Colombian family’s genes offer new key to delaying Alzheimer’s disease
Scientists studying a family affected by early-onset Alzheimer’s disease have discovered that some of its members carry a genetic rarity that delays the onset of symptoms by five years.
The discovery points to new ways to combat the disease if researchers can figure out how a single copy of this rare genetic variant provides even a modicum of protection.
“This opens up new possibilities,” says neuropsychologist Yakiel Quiroz of Massachusetts General Hospital, who helped lead the study published Wednesday. “There are definitely opportunities to copy or imitate the effects.”
The first signs of such genetic protection appeared several years ago. Researchers were studying a large Colombian family suffering from a devastating, inherited form of Alzheimer’s disease when they discovered a woman who had escaped her genetic fate. Aliria Piedrajita de Villegas should have started to show symptoms of Alzheimer’s disease at age 40, but reached age 70 before developing mild cognitive problems.
Big clue: Piedrajita de Villegas also contained something incredibly rare: two copies of an unrelated gene called APOE3, a mutation of which was named Christchurch. This odd pair of genes seemed to protect her, keeping her genetic predisposition to Alzheimer’s disease at bay.
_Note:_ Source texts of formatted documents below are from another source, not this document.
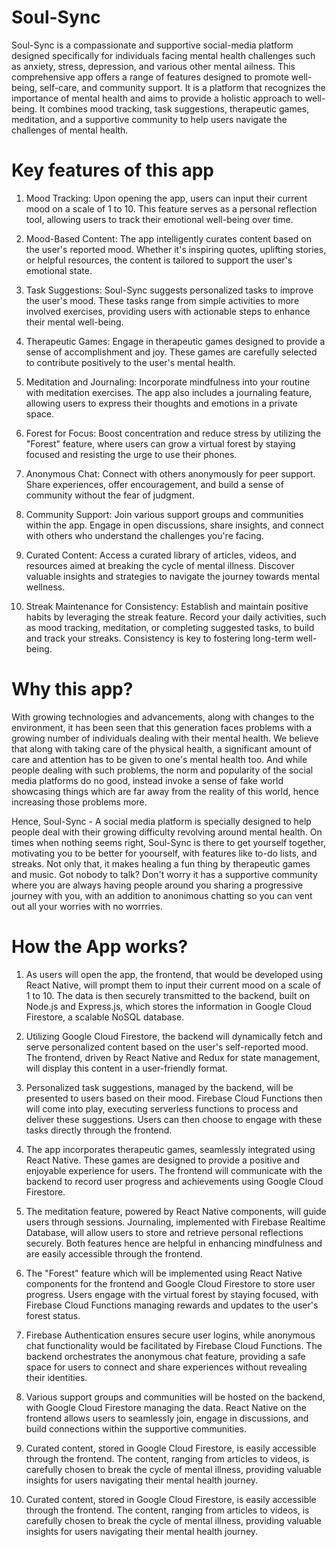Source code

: # Soul-Sync
Soul-Sync is a compassionate and supportive social-media platform designed specifically for individuals facing mental health challenges such as anxiety, stress, depression, and various other mental ailness. This comprehensive app offers a range of features designed to promote well-being, self-care, and community support. It is a platform that recognizes the importance of mental health and aims to provide a holistic approach to well-being. It combines mood tracking, task suggestions, therapeutic games, meditation, and a supportive community to help users navigate the challenges of mental health.

# Key features of this app
1. Mood Tracking:
Upon opening the app, users can input their current mood on a scale of 1 to 10. This feature serves as a personal reflection tool, allowing users to track their emotional well-being over time.

2. Mood-Based Content:
The app intelligently curates content based on the user's reported mood. Whether it's inspiring quotes, uplifting stories, or helpful resources, the content is tailored to support the user's emotional state.

3. Task Suggestions:
Soul-Sync suggests personalized tasks to improve the user's mood. These tasks range from simple activities to more involved exercises, providing users with actionable steps to enhance their mental well-being.

4. Therapeutic Games:
Engage in therapeutic games designed to provide a sense of accomplishment and joy. These games are carefully selected to contribute positively to the user's mental health.

5. Meditation and Journaling:
Incorporate mindfulness into your routine with meditation exercises. The app also includes a journaling feature, allowing users to express their thoughts and emotions in a private space.

6. Forest for Focus:
Boost concentration and reduce stress by utilizing the "Forest" feature, where users can grow a virtual forest by staying focused and resisting the urge to use their phones.

7. Anonymous Chat:
Connect with others anonymously for peer support. Share experiences, offer encouragement, and build a sense of community without the fear of judgment.

8. Community Support:
Join various support groups and communities within the app. Engage in open discussions, share insights, and connect with others who understand the challenges you're facing.

9. Curated Content:
Access a curated library of articles, videos, and resources aimed at breaking the cycle of mental illness. Discover valuable insights and strategies to navigate the journey towards mental wellness.

10. Streak Maintenance for Consistency:
Establish and maintain positive habits by leveraging the streak feature. Record your daily activities, such as mood tracking, meditation, or completing suggested tasks, to build and track your streaks. Consistency is key to fostering long-term well-being.


# Why this app?
With growing technologies and advancements, along with changes to the environment, it has been seen that this generation faces problems with a growing number of individuals dealing with their mental health. We believe that along with taking care of the physical health, a significant amount of care and attention has to be given to one's mental health too. And while people dealing with such problems, the norm and popularity of the social media platforms do no good, instead invoke a sense of fake world showcasing things which are far away from the reality of this world, hence increasing those problems more.

Hence, Soul-Sync - A social media platform is specially designed to help people deal with their growing difficulty revolving around mental health. On times when nothing seems right, Soul-Sync is there to get yourself together, motivating you to be better for yoourself, with features like to-do lists, and streaks. Not only that, it makes healing a fun thing by therapeutic games and music. Got nobody to talk? Don't worry it has a supportive community where you are always having people around you sharing a progressive journey with you, with an addition to anonimous chatting so you can vent out all your worries with no worrries.


# How the App works?

1. As users will open the app, the frontend, that would be developed using React Native, will prompt them to input their current mood on a scale of 1 to 10. The data is then securely transmitted to the backend, built on Node.js and Express.js, which stores the information in Google Cloud Firestore, a scalable NoSQL database.

2. Utilizing Google Cloud Firestore, the backend will dynamically fetch and serve personalized content based on the user's self-reported mood. The frontend, driven by React Native and Redux for state management, will display this content in a user-friendly format. 

3. Personalized task suggestions, managed by the backend, will be presented to users based on their mood. Firebase Cloud Functions then will come into play, executing serverless functions to process and deliver these suggestions. Users can then choose to engage with these tasks directly through the frontend.

4. The app incorporates therapeutic games, seamlessly integrated using React Native. These games are designed to provide a positive and enjoyable experience for users. The frontend will communicate with the backend to record user progress and achievements using Google Cloud Firestore.

5. The meditation feature, powered by React Native components, will guide users through sessions. Journaling, implemented with Firebase Realtime Database, will allow users to store and retrieve personal reflections securely. Both features hence are helpful in enhancing mindfulness and are easily accessible through the frontend.

6. The "Forest" feature which will be implemented using React Native components for the frontend and Google Cloud Firestore to store user progress. Users engage with the virtual forest by staying focused, with Firebase Cloud Functions managing rewards and updates to the user's forest status.

7. Firebase Authentication ensures secure user logins, while anonymous chat functionality would be facilitated by Firebase Cloud Functions. The backend orchestrates the anonymous chat feature, providing a safe space for users to connect and share experiences without revealing their identities.

8. Various support groups and communities will be  hosted on the backend, with Google Cloud Firestore managing the data. React Native on the frontend allows users to seamlessly join, engage in discussions, and build connections within the supportive communities.

9. Curated content, stored in Google Cloud Firestore, is easily accessible through the frontend. The content, ranging from articles to videos, is carefully chosen to break the cycle of mental illness, providing valuable insights for users navigating their mental health journey.   

10. Curated content, stored in Google Cloud Firestore, is easily accessible through the frontend. The content, ranging from articles to videos, is carefully chosen to break the cycle of mental illness, providing valuable insights for users navigating their mental health journey.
Quiros’ team then analyzed more than 1,000 family members and identified 27 carriers of a single copy of the Christchurch variant.
But will a copy be enough to provide any protection? Carriers of the disease in Christchurch first showed signs of cognitive problems at an average age of 52, five years later than their relatives, concluded researchers from the Mass General Brigham hospital system and the University of Antioquia in Colombia.
The results, published in the New England Journal of Medicine, are encouraging, according to Dr. Eliezer Maslia of the National Institute on Aging.
More than 6 million Americans and about 55 million people worldwide have Alzheimer’s disease. Less than 1% of cases are similar to the case in the Colombian family and are caused by a gene passed down through generations that causes the disease at an unusually early age.
Alzheimer’s disease usually affects people over 65, and while the main risk factor is simply aging, the APOE gene has long been known to play a role. It comes in three main varieties. Carrying one copy of the famous APOE4 gene increases your risk, and recent studies have shown that having two copies of APOE4 can cause Alzheimer’s disease in older people. Another variant, APOE2, appears to reduce risk, while APOE3 has long been considered neutral.
The apparent protective role of the Christchurch variant was then discovered.
Silent changes in the brain precede symptoms of Alzheimer’s disease by at least two decades, including the buildup of a sticky protein called amyloid that, once it reaches a certain level, appears to trigger a tangle of another protein called tau that kills brain cells . Previous studies have shown that the Christchurch variant prevents this transition to tau.
Wednesday’s study included brain scans of two single-copy individuals from Christchurch and analysis of post-mortem examinations of four other people who died. Quiroz cautioned that there is still much to learn about how the rare variant affects the underlying process of Alzheimer’s disease (even if it affects the normal pattern of aging), but noted that tau and inflammation are among the suspected factors.